My first technical paper introduced a technique that could, in principle, *prove* that no bug was introduced by a new code commit [ICSE'13]. This was also the first of several symbolic execution-based whitebox fuzzers [FSE'13, ASE'16, ICSE'20].

mboehme.github.io/paper/ICSE13.p…

Yet, something was amiss. Even a simple random input generator could outperform my most effective whitebox fuzzer if it generated inputs fast enough. To understand why, we modelled fuzzing as a sampling process and proved some bounds [FSE'14, TSE'15].

mboehme.github.io/paper/TSE15.pdf

How can we use this insight? How to make our fuzzer explore more "behaviors" per minute (like a whitebox fuzzer)? We maximally bias the input generation towards rare behaviors. To understand how, we model our fuzzer as Markov chain [CCS'16, TSE'18].

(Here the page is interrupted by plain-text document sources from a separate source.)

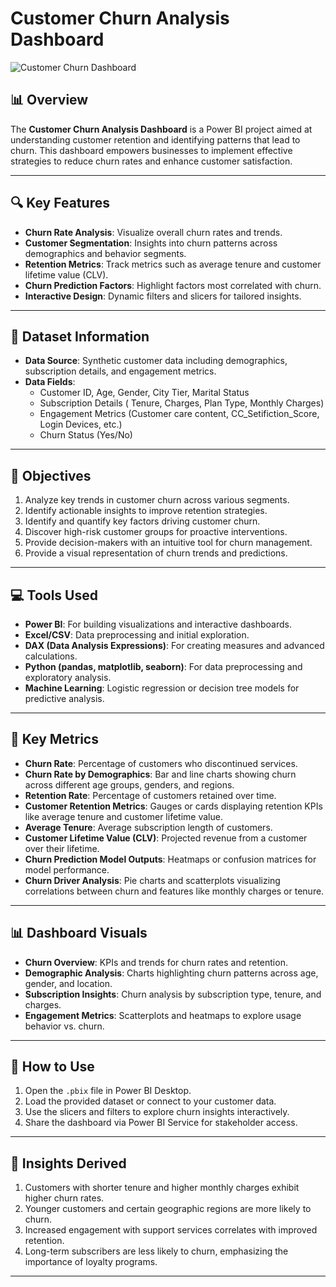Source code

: # Customer Churn Analysis Dashboard  

![Customer Churn Dashboard](https://github.com/user-attachments/assets/6d06f542-fdc9-4d8e-aa08-c1b7a93460be)

## 📊 Overview  
The **Customer Churn Analysis Dashboard** is a Power BI project aimed at understanding customer retention and identifying patterns that lead to churn. This dashboard empowers businesses to implement effective strategies to reduce churn rates and enhance customer satisfaction.  

---

## 🔍 Key Features  
- **Churn Rate Analysis**: Visualize overall churn rates and trends.  
- **Customer Segmentation**: Insights into churn patterns across demographics and behavior segments.  
- **Retention Metrics**: Track metrics such as average tenure and customer lifetime value (CLV).  
- **Churn Prediction Factors**: Highlight factors most correlated with churn.  
- **Interactive Design**: Dynamic filters and slicers for tailored insights.  

---

## 📁 Dataset Information  
- **Data Source**: Synthetic customer data including demographics, subscription details, and engagement metrics.  
- **Data Fields**:  
  - Customer ID, Age, Gender, City Tier, Marital Status 
  - Subscription Details ( Tenure, Charges, Plan Type, Monthly Charges) 
  - Engagement Metrics (Customer care content, CC_Setifiction_Score, Login Devices, etc.)  
  - Churn Status (Yes/No)  

---

## 📍 Objectives  
1. Analyze key trends in customer churn across various segments.  
2. Identify actionable insights to improve retention strategies.
3. Identify and quantify key factors driving customer churn.  
4. Discover high-risk customer groups for proactive interventions.  
5. Provide decision-makers with an intuitive tool for churn management.
6. Provide a visual representation of churn trends and predictions.

---

## 💻 Tools Used  
- **Power BI**: For building visualizations and interactive dashboards.  
- **Excel/CSV**: Data preprocessing and initial exploration.  
- **DAX (Data Analysis Expressions)**: For creating measures and advanced calculations.  
- **Python (pandas, matplotlib, seaborn)**: For data preprocessing and exploratory analysis.
- **Machine Learning**: Logistic regression or decision tree models for predictive analysis.  
---

## 🔑 Key Metrics  
- **Churn Rate**: Percentage of customers who discontinued services.
- **Churn Rate by Demographics**: Bar and line charts showing churn across different age groups, genders, and regions.   
- **Retention Rate**: Percentage of customers retained over time.
- **Customer Retention Metrics**: Gauges or cards displaying retention KPIs like average tenure and customer lifetime value.
- **Average Tenure**: Average subscription length of customers.  
- **Customer Lifetime Value (CLV)**: Projected revenue from a customer over their lifetime.  
- **Churn Prediction Model Outputs**: Heatmaps or confusion matrices for model performance.  
- **Churn Driver Analysis**: Pie charts and scatterplots visualizing correlations between churn and features like monthly charges or tenure.
---

## 📊 Dashboard Visuals  
- **Churn Overview**: KPIs and trends for churn rates and retention.  
- **Demographic Analysis**: Charts highlighting churn patterns across age, gender, and location.  
- **Subscription Insights**: Churn analysis by subscription type, tenure, and charges.  
- **Engagement Metrics**: Scatterplots and heatmaps to explore usage behavior vs. churn.  

---

## 🚀 How to Use  
1. Open the `.pbix` file in Power BI Desktop.  
2. Load the provided dataset or connect to your customer data.  
3. Use the slicers and filters to explore churn insights interactively.  
4. Share the dashboard via Power BI Service for stakeholder access.  

---

## 📝 Insights Derived  
1. Customers with shorter tenure and higher monthly charges exhibit higher churn rates.  
2. Younger customers and certain geographic regions are more likely to churn.  
3. Increased engagement with support services correlates with improved retention.  
4. Long-term subscribers are less likely to churn, emphasizing the importance of loyalty programs.  

---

mboehme.github.io/paper/TSE18.pdf

Did someone say Markov chain? Many search strategies are defined as traversals of Markov chains. Let's search something. We used Simulated Annealing search to reduce the distance to a given set of target locations in the other machine's code [CCS'17]

mboehme.github.io/paper/CCS17.pdf

Now, some machines process inputs only if they adhere to a certain structure, such as a file format. Instead of low-level mutations of an input, we suggest a high-level mutation of the structural representation of an input (partial parse tree) [TSE'19].

mboehme.github.io/paper/TSE19.pdf

Other machines require inputs to follow a certain *order*. For instance, servers implement protocols to communicate with a client, and phones are controlled by a sequence of user events. Knowing the required order, the problem might be easier [ICST'20].

mboehme.github.io/paper/ICST20.A…

If we don't know the required order, we can start with generating a random sequence. Along the way, we identify interesting states and take snapshots, like before a boss fight in a game. Once we are stuck, we restore the most progressive state [ICSE'20].

mboehme.github.io/paper/ICSE20.T…

Meanwhile, we wanted to stand fuzzing on some formal foundations, so we can investigate fundamental limitations of various approaches. Turns out, ecological biostatistics provides a nice statistical framework and some interesting estimators [TOSEM'18].

mboehme.github.io/paper/TOSEM18.…

Using and extending the STADS statistical model, we introduced information theory to fuzzing. Each new input reveals some information about the machine's behaviors. Entropy measures this information. Maximize entropy, you maximize efficiency [FSE'20].

mboehme.github.io/paper/FSE20.En…

We also used the STADS model to explain an empirical observation that seems like a contradiction. You increase # machines exponentially, you find *all* bugs exponentially faster, but given a fixed time budget, you only find linearly more bugs [FSE'20].

mboehme.github.io/paper/FSE20.Em…

After finding bugs, they need to be debugged & fixed [ISSTA'14, FSE'17, ICST'20]; e.g., our human-in-the-loop automated repair has the machine negotiate with the bug-reporting user the condition under which the program fails, before it repairs the bug.

mboehme.github.io/paper/ICST20.p…

Finally, none of this would be possible without our group's students, colleagues, and collaborators. Kudos!